Focused Acoustic Vortex-Activated Dual-Stimuli Nanoplatform Synergizes with Checkpoint Blockade to Enhance Macrophage Phagocytosis and Antitumor Immunity

Macrophage activation in tumor immunotherapy is hindered by the "do not eat me" evasion mechanism, mediated by the CD47-SIRPα axis. Current therapeutic strategies that solely block antiphagocytic signals show limited efficacy in solid tumors, indicating the urgent need to simultaneously enhance "eat me" signals. To this end, we developed a focused acoustic vortex (FAV)-triggered dual-stimuli-responsive nanoplatform to enhance macrophage phagocytosis. This nanoplatform consists of a liposome coloaded with Cas9/sgRNA complexes and the sonosensitizer chlorin e6 (Ce6), enabling a FAV-triggered activation cascade. Upon FAV exposure, this system facilitates (1) enhanced cellular uptake by increasing membrane permeability through cavitation; (2) activation of Ce6 to generate reactive oxygen species, inducing calreticulin exposure to enhance "eat-me" signals; and (3) disruption of endosomes/lysosomes to release the Cas9/sgRNA complexes for CD47-specific knockout. This strategy enhanced macrophage phagocytosis of tumor cells, promoted M2-to-M1 macrophage polarization, and activated T-cell-mediated immune responses, resulting in significant antitumor efficacy in the 4T1-tumor-bearing mouse model.
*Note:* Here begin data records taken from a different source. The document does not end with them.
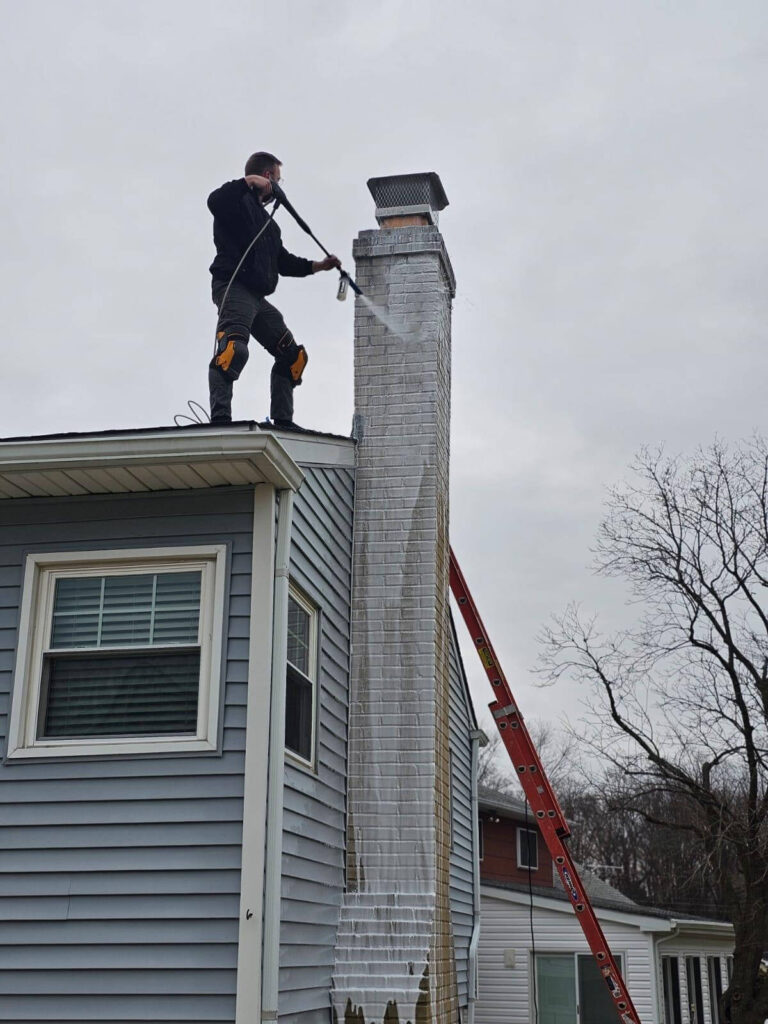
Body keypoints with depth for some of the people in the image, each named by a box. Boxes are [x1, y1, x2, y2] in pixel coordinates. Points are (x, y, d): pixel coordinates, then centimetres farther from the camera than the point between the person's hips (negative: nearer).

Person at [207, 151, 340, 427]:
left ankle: (282, 419, 11)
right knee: (234, 347, -29)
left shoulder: (264, 218, 30)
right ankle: (220, 416, -37)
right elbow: (215, 201, -23)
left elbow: (282, 260, 34)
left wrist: (317, 266, 30)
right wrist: (248, 181, -17)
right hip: (233, 287, -10)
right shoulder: (238, 201, 2)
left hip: (258, 297, 10)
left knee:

Programmed death-ligand 1 (PD-L1) checkpoint blockade following nanoplatform activation amplified systemic immune responses, resulting in 90% inhibition of primary and 80% inhibition of distant 4T1 tumors, and long-term immune memory. This study presents a strategy for precision immunotherapy through spatiotemporally controlled modulation of phagocytic signaling pathways.